Article for agregation


(Amar Srivastava) #1

I am just getting started with Elasticsearch 5 and have a question about structuring data and writing a query.

Let’s say you have a movie subscription service with normal and premium memberships.

Here is a sample of data generated by user activity:

  [
      {
        "eventType": "sessionInfo",
        "userType": "premium",
        "sessionGroupID": 1
    },
    {
        "eventType": "mediaPlay",
        "productSKU": "starwars",
        "sessionGroupID": 1,
        "elapsed": 200
    },
    {
        "eventType": "sessionInfo",
        "userType": "premium",
        "sessionGroupID": 2
    },
    {
        "eventType": "mediaPlay",
        "productSKU": "xmen",
        "sessionGroupID": 2,
        "elapsed": 500
    },
    {
        "eventType": "sessionInfo",
        "userType": "normal",
        "sessionGroupID": 3
    },
    {
        "eventType": "mediaPlay",
        "productSKU": "xmen",
        "sessionGroupID": 3,
        "elapsed": 10
    },
    {
        "eventType": "sessionInfo",
        "userType": "normal",
        "sessionGroupID": 4
    },
    {
        "eventType": "mediaPlay",
        "productSKU": "xmen",
        "sessionGroupID": 4,
        "elapsed": 100
    },
    {
        "eventType": "sessionInfo",
        "userType": "normal",
        "sessionGroupID": 5
    },
    {
        "eventType": "mediaPlay",
        "productSKU": "xmen",
        "sessionGroupID": 5,
        "elapsed": 5
    },
    {
        "eventType": "mediaPlay",
        "productSKU": "starwars",
        "sessionGroupID": 5,
        "elapsed": 25
     }
 ]

Question #1:

Given tens of millions of documents total, how would you write a query that totaled the elapsed viewing time of each movie, grouped by userType?

Desired query results:

premium users - total of "elapsed":
    xmen: 500
    starwars: 200

normal users - total of "elapsed":
    xmen: 115
    starwars: 25

Question #2:

If the data is not structured optimally for such a query, what would be the ideal structure?

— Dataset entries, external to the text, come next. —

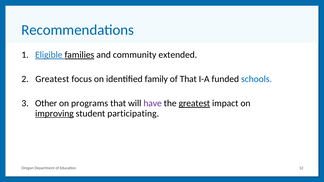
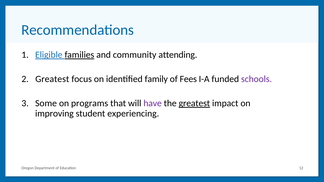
extended: extended -> attending
of That: That -> Fees
schools colour: blue -> purple
Other: Other -> Some
improving underline: present -> none
participating: participating -> experiencing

  • For example, would it be better to put the “sessionInfo” documents in a separate Elasticsearch “index” or “type” than the user activity logs?

  • Would it be better to nest the “mediaPlay” events inside the sessionInfo documents?
    Thanks for any and all guidance and advice!


(Makoto Nozawa) #2

Hi,

I would add the userType field to the mediaPlay document (it means data denormalization).
Then, I query like this.

GET INDEX_NAME/_search
{
  "query": {
    "match_all": {}
  },
  "size": 0,
  "aggs": {
    "user_type_bucket": {
      "terms": {
        "field": "userType"
      },
      "aggs": {
        "product_bucket": {
          "terms": {
            "field": "productSKU"
          },
          "aggs": {
            "total_elapsed": {
              "sum": {
                "field": "elapsed"
              }
            }
          }
        }
      }
    }
  }
}

In addition, this page may helps you.
https://www.elastic.co/guide/en/elasticsearch/guide/current/relations.html


(system) #3

This topic was automatically closed 28 days after the last reply. New replies are no longer allowed.